What you need to do: Lines holding the string "wrapKey" are the ones to copy; find them all in the data.

Records for processing:
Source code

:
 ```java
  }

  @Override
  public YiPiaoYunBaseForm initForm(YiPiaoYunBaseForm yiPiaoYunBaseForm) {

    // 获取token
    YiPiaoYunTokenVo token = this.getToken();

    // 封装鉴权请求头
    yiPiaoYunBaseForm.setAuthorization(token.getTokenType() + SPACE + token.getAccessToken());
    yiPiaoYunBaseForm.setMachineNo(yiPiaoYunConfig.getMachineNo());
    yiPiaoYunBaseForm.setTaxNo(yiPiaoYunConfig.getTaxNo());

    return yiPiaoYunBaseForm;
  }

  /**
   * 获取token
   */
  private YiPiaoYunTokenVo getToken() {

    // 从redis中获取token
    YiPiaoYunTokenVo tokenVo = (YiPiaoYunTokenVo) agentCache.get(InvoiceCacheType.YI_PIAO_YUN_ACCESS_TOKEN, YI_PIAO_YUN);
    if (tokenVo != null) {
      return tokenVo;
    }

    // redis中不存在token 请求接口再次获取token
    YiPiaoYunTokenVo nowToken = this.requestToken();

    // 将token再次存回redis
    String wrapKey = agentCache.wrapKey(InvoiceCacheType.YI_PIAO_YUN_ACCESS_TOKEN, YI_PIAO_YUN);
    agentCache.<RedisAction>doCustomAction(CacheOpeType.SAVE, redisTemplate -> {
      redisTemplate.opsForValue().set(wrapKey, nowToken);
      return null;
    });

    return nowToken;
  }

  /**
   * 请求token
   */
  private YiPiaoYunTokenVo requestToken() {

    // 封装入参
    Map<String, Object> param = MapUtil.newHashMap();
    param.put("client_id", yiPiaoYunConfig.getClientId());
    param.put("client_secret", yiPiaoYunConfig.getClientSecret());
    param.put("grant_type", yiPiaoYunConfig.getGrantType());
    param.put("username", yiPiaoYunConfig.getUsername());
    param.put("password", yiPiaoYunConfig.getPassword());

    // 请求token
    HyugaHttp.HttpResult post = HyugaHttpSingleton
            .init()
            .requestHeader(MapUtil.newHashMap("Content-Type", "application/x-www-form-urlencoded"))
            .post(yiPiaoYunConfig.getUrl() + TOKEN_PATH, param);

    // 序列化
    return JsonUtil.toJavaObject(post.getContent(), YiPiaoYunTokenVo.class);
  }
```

Task answer:
    String wrapKey = agentCache.wrapKey(InvoiceCacheType.YI_PIAO_YUN_ACCESS_TOKEN, YI_PIAO_YUN);
      redisTemplate.opsForValue().set(wrapKey, nowToken);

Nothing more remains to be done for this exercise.